Your DH is not present. Stop kidding yourself.



I suppose our presence in our DCs lives triggers some emotion in you (guilt? fear? frustration?) that makes you pretend to know more about my life than I do. If it makes you and PP who made a similar comment feel better to imagine that I am parenting all alone and DH secretly hates me and our DCs are suffering because of our marital strife - and whatever else you'd like to make up and picture in your own heads about an anonymous poster on an online forum - then by all means, be my guest and imagine away. I hope it helps you - it doesn't affect me either way.





I guess my comment is that when your kids are older, you'll realize the SAH vs. WOH divide is irrelevant in the long run. No parent, SAH, WAH or WOH, can stay in touch with their children while said children are away at school full time. I hang with my middle schooler at the bus stop every morning ( we eat breakfast together too), then he's gone for 8.25 hours from the time the bus comes until it returns him to the bus stop in the afternoons. I could WOH or SAH but still couldn't directly see or hear how his day is going for those 41 + hours a week. This whole thing matters so much less than parents of young kids make out.


It is more a developmental difference. My 5 or 6 kids have the independence, skills and development to be gone all day. the first few years of a child's life are when they learn 90% of everything they will ever know and it establishes the foundation of who they will be as a person so developmentally it is a big difference. I wouldn't put my 2 yr old on a bus and send them away for the day - developmentally not appropriate. My five year old - sure.
Anonymous
Anonymous wrote:"I repeat - DH DOES parent. He is a very involved spouse and father. However, he cannot parent from the office. When he is at work - we stay connected. This is NOT the only way he connects with us, don't be ridiculous. "

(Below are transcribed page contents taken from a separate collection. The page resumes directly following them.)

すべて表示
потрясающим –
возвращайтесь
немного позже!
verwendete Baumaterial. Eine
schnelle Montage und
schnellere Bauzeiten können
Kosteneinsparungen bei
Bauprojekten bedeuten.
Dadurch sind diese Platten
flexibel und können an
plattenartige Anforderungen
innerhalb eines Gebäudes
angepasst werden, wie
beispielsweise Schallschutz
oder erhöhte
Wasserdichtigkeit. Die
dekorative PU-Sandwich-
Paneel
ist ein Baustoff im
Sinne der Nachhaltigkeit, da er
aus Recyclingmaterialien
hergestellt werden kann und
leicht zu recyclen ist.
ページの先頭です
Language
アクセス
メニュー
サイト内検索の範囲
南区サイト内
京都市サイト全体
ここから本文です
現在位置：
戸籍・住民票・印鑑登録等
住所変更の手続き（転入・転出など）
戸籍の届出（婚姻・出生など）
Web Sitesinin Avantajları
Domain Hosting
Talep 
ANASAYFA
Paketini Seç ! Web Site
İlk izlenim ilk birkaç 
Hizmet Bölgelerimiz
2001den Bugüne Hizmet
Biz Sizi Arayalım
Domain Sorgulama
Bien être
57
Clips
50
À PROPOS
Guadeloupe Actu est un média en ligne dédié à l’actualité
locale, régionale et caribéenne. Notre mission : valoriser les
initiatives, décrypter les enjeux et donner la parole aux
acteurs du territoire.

Yeah, keep telling yourself that, Donna Reed.


So do you not believe that any working parents parent? If you don't think her DH parents or is involved, then you must also beleive that no working parent - mom or dad is involved with their kids or parents.
Anonymous
Anonymous wrote:no, i do not resent him. That being said, I wish he or I made more money--not to be a SAHM but to be able to either afford a private school or move to a place with decent private schools, or to be able to afford to renovate or crappy home to sell it to move, etc...or simply not to be always worrying about money--about the fact that we are neither saving for retirement or college. what scares me is that DH is in a sunset industry, and he's getting older, and the jobs drying up, and I fear unemployment more than anything. So for the moment, fingers crossed....


This. I wish we BOTH made more money so I woudn't have to worry about this stuff. I could be you, PP.